Las despedidas me hacen pensar en los trenes, aunque sea más la referencia de mi padre que la mía. Es más poético. Desde un andén una puede agitar la mano y mirar como la otra persona se asoma por la ventana y agita la suya. Despedirse. Separarse. Cada quien su íntimo viaje a Ítaca. Sus oficios, sus ciudades de elección. Sebastián adoraba vestirse de súper héroe, era tan complicado en las mañanas que aceptara su ropita de civil para ir a la escuela. Santi aprendió malabares y quería ser cirquero. Diego escribía historias y sus fetiches eran los libros. Ha sido una inmensa fortuna acompañarlos. Más que inmensa. Mi madre nunca me lo explicó así, lo aprendí en el camino.

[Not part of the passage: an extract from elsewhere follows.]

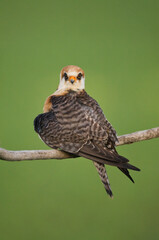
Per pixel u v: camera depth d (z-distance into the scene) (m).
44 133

En el camino ellos me enseñaron que la maternidad no es "un tormento". Que una no "sacrifica" su vida, sino que la enriquece de maneras difícilmente superables. Que no es deseable ni legítimo, ni justo retenerlos. Que así como defendí mi singular viaje a Ítaca (con uñas y dientes) ellos tenían el suyo por defender y que no tenía porqué ser con uñas y dientes. Esa indispensable búsqueda de libertad. Ahora los miro recoger la mesa a grandes velocidades, corren con sus amigos por el jardín bajo una tormenta. Es casi una despedida tabasqueña. Son tan dulces y tan jóvenes. Tan amorosos y tan confiados.

Mi corazón está lleno de ellos. Prontito será de nuevo el andén. Las manos que se agitan. La Missis Dalloway se cayó en la alberquita y su cabeza peluda se asoma entre los nenúfares. La rescatan. La suavidad de vivir de nuestros hijos. Sus anhelos. Como una caricia secreta. Un resarcimiento secreto. Desde que nos separábamos por unos días cuando eran niños tenía cada uno su baulito imaginario. Lo llenaba yo de cantidades de abrazos y de besos para el viaje. "¿Todavía tienes besos en el baúl?" "Sí, má, tengo muchos". Ahora ya no menciono los baulitos. Pero los pienso. ¿Quizá un poco ellos también? Por si los escollos, alguna soledad, alguna tristeza. Esos momentos de desamparo. Les deseo que el viaje a Ítaca sea largo y sabio. Lleno de aprendizajes y de ternuras. Ya se acerca el día. Agito mi mano.